Brief: Examine the material below. Gather every line in which the string "Descriptive" appears.

Input material:

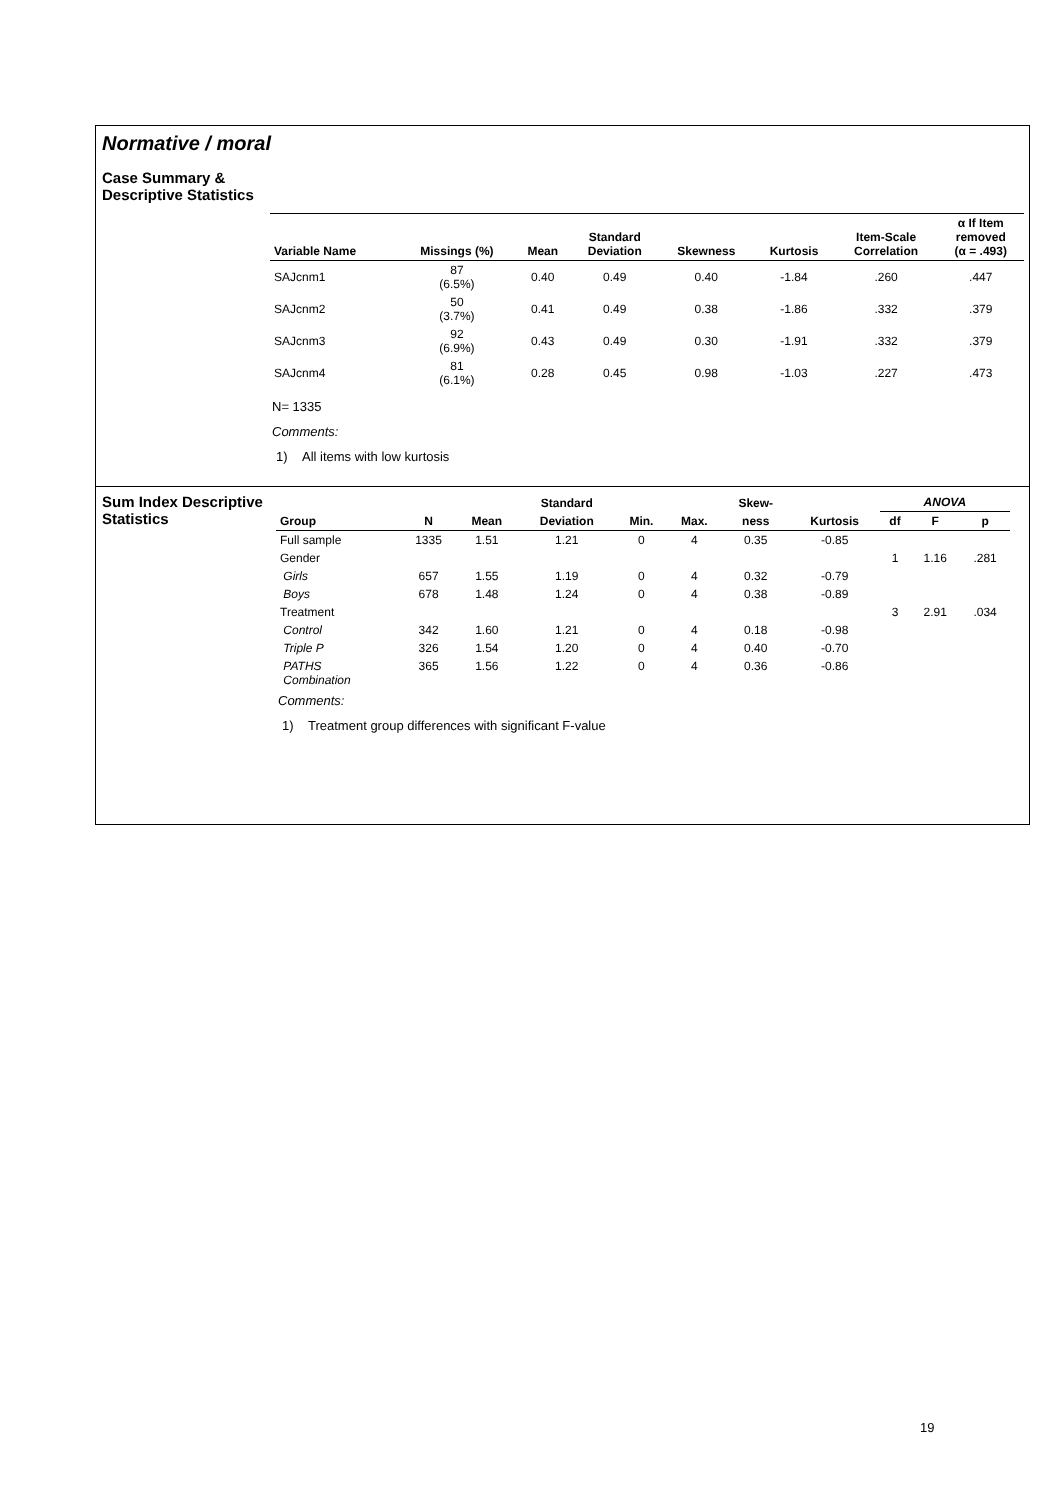Normative / moral
Case Summary & Descriptive Statistics
| Variable Name | Missings (%) | Mean | Standard Deviation | Skewness | Kurtosis | Item-Scale Correlation | α If Item removed (α = .493) |
| --- | --- | --- | --- | --- | --- | --- | --- |
| SAJcnm1 | 87 (6.5%) | 0.40 | 0.49 | 0.40 | -1.84 | .260 | .447 |
| SAJcnm2 | 50 (3.7%) | 0.41 | 0.49 | 0.38 | -1.86 | .332 | .379 |
| SAJcnm3 | 92 (6.9%) | 0.43 | 0.49 | 0.30 | -1.91 | .332 | .379 |
| SAJcnm4 | 81 (6.1%) | 0.28 | 0.45 | 0.98 | -1.03 | .227 | .473 |
N= 1335
Comments:
1) All items with low kurtosis
Sum Index Descriptive Statistics
| | | | Standard | | | Skew- | | ANOVA | | |
| --- | --- | --- | --- | --- | --- | --- | --- | --- | --- | --- |
| Group | N | Mean | Deviation | Min. | Max. | ness | Kurtosis | df | F | p |
| Full sample | 1335 | 1.51 | 1.21 | 0 | 4 | 0.35 | -0.85 | | | |
| Gender | | | | | | | | 1 | 1.16 | .281 |
| Girls | 657 | 1.55 | 1.19 | 0 | 4 | 0.32 | -0.79 | | | |
| Boys | 678 | 1.48 | 1.24 | 0 | 4 | 0.38 | -0.89 | | | |
| Treatment | | | | | | | | 3 | 2.91 | .034 |
| Control | 342 | 1.60 | 1.21 | 0 | 4 | 0.18 | -0.98 | | | |
| Triple P | 326 | 1.54 | 1.20 | 0 | 4 | 0.40 | -0.70 | | | |
| PATHS Combination | 365 | 1.56 | 1.22 | 0 | 4 | 0.36 | -0.86 | | | |
Comments:
1) Treatment group differences with significant F-value
19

Response box:
Case Summary & Descriptive Statistics
Sum Index Descriptive Statistics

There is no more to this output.